Charles Dickens

The monotonous appearance of the sanded boards was relieved by an occasional spittoon; and a triangular pile of those useful articles adorned the two upper corners of the apartment.

At the furthest table, nearest the fire, with his face towards the door at the bottom of the room, sat a stoutish man of about forty, whose short, stiff, black hair curled closely round a broad high forehead, and a face to which something besides water and exercise had communicated a rather inflamed appearance. He was smoking a cigar, with his eyes fixed on the ceiling, and had that confident oracular air which marked him as the leading politician, general authority, and universal anecdote-relater, of the place. He had evidently just delivered himself of something very weighty; for the remainder of the company were puffing at their respective pipes and cigars in a kind of solemn abstraction, as if quite overwhelmed with the magnitude of the subject recently under discussion.

On his right hand sat an elderly gentleman with a white head, and broad-brimmed brown hat; on his left, a sharp-nosed, light-haired man in a brown surtout reaching nearly to his heels, who took a whiff at his pipe, and an admiring glance at the red-faced man, alternately.

'Very extraordinary!' said the light-haired man after a pause of five minutes. A murmur of assent ran through the company.

'Not at all extraordinary--not at all,' said the red-faced man, awakening suddenly from his reverie, and turning upon the light- haired man, the moment he had spoken.

'Why should it be extraordinary?--why is it extraordinary?--prove it to be extraordinary!'

'Oh, if you come to that--' said the light-haired man, meekly.

'Come to that!' ejaculated the man with the red face; 'but we MUST come to that. We stand, in these times, upon a calm elevation of intellectual attainment, and not in the dark recess of mental deprivation. Proof, is what I require--proof, and not assertions, in these stirring times. Every gen'lem'n that knows me, knows what was the nature and effect of my observations, when it was in the contemplation of the Old-street Suburban Representative Discovery Society, to recommend a candidate for that place in Cornwall there- -I forget the name of it. "Mr. Snobee," said Mr. Wilson, "is a fit and proper person to represent the borough in Parliament." "Prove it," says I. "He is a friend to Reform," says Mr. Wilson. "Prove it," says I. "The abolitionist of the national debt, the unflinching opponent of pensions, the uncompromising advocate of the negro, the reducer of sinecures and the duration of Parliaments; the extender of nothing but the suffrages of the people," says Mr. Wilson. "Prove it," says I. "His acts prove it," says he. "Prove THEM," says I.
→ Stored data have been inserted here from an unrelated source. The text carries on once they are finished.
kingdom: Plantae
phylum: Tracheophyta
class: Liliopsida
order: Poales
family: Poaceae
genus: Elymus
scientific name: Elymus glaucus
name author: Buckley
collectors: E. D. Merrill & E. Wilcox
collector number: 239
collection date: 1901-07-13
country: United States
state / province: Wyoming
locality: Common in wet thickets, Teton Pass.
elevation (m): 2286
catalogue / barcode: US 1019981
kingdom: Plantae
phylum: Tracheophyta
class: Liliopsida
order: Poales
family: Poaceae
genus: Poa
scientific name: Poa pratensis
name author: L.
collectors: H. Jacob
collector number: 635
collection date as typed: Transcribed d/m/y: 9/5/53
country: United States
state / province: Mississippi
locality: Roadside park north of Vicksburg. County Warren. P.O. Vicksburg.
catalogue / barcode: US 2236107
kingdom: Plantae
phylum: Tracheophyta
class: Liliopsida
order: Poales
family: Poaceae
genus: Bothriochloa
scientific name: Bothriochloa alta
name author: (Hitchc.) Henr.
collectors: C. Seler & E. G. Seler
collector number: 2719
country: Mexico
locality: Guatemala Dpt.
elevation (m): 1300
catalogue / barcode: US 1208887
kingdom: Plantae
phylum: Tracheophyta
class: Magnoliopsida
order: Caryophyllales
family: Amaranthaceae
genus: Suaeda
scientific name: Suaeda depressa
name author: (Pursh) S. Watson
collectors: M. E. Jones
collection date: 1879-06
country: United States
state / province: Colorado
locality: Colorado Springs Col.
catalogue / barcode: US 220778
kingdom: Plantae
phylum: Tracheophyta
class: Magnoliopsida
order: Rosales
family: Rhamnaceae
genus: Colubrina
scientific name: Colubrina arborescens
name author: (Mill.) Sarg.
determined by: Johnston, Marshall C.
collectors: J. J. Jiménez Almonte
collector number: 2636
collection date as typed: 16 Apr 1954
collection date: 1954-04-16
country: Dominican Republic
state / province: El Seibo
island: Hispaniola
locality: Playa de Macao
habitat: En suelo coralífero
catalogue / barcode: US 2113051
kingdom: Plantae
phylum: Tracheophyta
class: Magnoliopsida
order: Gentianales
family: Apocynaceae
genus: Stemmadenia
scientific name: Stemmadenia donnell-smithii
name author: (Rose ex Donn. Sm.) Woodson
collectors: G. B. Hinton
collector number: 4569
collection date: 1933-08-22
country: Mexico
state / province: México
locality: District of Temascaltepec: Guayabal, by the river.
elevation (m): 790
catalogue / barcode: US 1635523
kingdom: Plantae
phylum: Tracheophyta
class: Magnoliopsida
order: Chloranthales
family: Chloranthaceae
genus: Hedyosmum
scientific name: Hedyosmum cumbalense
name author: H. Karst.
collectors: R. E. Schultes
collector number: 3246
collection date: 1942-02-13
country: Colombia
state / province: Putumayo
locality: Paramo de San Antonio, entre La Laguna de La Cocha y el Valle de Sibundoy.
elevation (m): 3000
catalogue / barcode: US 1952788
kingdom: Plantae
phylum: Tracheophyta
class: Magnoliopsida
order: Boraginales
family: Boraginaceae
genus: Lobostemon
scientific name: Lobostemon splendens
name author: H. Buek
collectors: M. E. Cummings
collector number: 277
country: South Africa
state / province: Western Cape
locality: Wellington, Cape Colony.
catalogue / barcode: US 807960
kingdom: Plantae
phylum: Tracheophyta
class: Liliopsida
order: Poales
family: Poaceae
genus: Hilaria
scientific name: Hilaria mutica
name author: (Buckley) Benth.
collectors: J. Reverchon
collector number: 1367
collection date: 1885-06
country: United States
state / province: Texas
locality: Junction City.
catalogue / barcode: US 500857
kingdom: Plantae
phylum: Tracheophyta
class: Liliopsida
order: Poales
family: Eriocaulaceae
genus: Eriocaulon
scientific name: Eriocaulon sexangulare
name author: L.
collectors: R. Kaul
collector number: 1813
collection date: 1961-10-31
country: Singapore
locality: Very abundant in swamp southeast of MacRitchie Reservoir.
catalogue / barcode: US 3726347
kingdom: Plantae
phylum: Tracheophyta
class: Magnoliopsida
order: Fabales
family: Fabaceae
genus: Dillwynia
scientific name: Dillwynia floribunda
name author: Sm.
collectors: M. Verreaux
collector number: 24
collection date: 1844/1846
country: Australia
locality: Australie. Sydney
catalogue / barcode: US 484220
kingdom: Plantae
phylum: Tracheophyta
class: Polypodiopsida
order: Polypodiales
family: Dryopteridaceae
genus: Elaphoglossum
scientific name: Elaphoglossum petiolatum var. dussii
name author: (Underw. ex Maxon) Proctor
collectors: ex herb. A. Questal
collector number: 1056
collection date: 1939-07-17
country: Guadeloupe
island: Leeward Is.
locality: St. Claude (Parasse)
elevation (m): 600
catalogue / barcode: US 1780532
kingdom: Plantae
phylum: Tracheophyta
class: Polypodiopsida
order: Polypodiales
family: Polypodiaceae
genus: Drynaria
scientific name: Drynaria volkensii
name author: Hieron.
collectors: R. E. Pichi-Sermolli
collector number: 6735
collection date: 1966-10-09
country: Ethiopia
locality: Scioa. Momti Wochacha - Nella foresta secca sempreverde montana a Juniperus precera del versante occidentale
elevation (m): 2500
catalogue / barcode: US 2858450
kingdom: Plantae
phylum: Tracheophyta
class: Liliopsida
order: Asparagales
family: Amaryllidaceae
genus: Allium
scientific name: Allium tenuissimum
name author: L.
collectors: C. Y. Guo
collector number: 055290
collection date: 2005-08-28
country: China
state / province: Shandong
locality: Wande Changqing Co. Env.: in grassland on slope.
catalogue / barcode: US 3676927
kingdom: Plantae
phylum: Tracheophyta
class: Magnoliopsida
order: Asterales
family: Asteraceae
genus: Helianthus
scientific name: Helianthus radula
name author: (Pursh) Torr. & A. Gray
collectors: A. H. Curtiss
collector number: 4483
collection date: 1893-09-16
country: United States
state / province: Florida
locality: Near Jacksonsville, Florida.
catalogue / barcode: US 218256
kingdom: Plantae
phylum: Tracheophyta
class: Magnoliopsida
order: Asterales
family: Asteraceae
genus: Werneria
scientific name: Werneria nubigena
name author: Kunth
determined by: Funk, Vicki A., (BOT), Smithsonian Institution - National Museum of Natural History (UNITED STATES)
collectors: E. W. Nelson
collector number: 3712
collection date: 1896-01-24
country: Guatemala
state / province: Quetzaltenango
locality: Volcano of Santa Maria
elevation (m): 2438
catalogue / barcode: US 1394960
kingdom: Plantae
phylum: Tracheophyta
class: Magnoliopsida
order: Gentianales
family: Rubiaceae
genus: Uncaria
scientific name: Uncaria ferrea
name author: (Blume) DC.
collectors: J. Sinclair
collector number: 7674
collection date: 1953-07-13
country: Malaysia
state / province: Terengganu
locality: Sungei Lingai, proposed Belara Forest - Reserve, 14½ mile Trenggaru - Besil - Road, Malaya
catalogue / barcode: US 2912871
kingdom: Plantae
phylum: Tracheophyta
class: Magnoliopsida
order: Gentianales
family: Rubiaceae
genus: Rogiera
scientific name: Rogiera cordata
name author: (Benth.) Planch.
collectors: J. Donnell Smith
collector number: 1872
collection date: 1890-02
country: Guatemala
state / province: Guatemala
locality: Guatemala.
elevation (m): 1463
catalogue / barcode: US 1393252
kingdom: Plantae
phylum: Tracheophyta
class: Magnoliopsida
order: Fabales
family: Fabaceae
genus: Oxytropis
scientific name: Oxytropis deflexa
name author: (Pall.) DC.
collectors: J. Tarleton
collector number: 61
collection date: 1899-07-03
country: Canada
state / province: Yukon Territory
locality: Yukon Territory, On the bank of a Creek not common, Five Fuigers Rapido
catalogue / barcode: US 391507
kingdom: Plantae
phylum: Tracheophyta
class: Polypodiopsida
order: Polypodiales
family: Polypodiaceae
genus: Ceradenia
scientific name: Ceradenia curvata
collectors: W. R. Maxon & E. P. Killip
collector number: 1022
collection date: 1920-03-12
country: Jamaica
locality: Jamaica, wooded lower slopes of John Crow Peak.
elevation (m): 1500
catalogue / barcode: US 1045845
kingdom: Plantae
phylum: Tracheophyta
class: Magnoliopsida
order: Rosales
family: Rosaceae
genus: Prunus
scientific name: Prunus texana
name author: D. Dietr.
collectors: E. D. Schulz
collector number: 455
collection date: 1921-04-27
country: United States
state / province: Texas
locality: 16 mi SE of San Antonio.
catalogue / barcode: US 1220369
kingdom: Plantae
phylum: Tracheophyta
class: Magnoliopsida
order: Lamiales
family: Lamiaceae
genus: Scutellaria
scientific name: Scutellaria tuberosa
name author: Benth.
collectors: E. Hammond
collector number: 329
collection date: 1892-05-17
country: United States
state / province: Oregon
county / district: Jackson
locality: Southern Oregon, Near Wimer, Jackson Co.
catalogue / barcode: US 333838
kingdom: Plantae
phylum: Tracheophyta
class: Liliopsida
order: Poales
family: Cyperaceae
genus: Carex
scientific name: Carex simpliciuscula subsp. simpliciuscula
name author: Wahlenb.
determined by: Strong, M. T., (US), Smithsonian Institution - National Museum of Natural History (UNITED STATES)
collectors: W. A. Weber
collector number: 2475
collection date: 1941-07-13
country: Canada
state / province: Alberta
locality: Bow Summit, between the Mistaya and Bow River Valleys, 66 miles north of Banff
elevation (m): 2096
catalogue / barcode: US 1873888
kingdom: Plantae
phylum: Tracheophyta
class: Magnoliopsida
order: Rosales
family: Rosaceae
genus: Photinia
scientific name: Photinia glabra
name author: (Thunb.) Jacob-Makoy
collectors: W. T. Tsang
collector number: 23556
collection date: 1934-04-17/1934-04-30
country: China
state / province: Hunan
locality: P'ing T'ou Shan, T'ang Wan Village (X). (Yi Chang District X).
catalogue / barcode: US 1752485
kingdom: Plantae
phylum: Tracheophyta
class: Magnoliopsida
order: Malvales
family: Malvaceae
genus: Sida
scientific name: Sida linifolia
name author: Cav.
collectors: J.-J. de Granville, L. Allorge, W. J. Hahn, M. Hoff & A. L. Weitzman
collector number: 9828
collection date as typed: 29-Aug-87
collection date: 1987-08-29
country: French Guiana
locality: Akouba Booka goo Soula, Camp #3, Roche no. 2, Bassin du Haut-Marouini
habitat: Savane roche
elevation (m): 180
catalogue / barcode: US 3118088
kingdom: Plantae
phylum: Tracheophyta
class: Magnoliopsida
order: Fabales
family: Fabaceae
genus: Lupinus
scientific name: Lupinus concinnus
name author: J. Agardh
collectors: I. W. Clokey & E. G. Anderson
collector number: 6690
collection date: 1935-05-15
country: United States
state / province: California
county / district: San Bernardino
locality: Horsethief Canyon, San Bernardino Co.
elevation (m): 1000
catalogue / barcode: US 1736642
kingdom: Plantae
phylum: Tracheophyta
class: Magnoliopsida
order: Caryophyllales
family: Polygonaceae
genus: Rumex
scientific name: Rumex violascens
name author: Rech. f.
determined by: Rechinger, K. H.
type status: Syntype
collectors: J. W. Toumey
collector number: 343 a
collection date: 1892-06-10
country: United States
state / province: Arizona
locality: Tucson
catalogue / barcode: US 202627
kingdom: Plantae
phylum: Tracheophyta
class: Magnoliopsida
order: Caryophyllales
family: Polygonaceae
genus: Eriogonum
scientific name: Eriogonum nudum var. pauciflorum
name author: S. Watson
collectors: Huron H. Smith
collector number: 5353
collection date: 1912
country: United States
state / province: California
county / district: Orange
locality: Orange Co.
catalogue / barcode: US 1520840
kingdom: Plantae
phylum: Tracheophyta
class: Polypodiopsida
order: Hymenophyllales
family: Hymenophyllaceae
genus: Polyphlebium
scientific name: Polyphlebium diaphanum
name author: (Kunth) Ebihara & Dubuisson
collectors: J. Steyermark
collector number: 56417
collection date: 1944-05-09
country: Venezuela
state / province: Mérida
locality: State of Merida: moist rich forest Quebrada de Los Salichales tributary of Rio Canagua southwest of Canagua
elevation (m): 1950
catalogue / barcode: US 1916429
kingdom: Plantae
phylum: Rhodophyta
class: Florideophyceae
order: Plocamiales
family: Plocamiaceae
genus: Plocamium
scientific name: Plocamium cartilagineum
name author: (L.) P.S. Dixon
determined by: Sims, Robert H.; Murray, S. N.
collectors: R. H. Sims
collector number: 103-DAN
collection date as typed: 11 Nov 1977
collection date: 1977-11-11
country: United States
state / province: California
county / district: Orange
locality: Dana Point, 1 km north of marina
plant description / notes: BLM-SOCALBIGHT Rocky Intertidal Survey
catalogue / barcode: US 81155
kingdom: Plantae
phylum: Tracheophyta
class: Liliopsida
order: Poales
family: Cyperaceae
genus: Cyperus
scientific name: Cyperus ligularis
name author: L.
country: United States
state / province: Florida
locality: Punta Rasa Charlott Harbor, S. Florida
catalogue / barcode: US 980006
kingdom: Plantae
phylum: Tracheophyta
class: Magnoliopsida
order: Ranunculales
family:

'And he could not prove them,' said the red-faced man, looking round triumphantly; 'and the borough didn't have him; and if you carried this principle to the full extent, you'd have no debt, no pensions, no sinecures, no negroes, no nothing. And then, standing upon an elevation of intellectual attainment, and having reached the summit of popular prosperity, you might bid defiance to the nations of the earth, and erect yourselves in the proud confidence of wisdom and superiority. This is my argument--this always has been my argument--and if I was a Member of the House of Commons to- morrow, I'd make 'em shake in their shoes with it. And the red- faced man, having struck the table very hard with his clenched fist, to add weight to the declaration, smoked away like a brewery.

'Well!' said the sharp-nosed man, in a very slow and soft voice, addressing the company in general, 'I always do say, that of all the gentlemen I have the pleasure of meeting in this room, there is not one whose conversation I like to hear so much as Mr. Rogers's, or who is such improving company.'

'Improving company!' said Mr. Rogers, for that, it seemed, was the name of the red-faced man. 'You may say I am improving company, for I've improved you all to some purpose; though as to my conversation being as my friend Mr.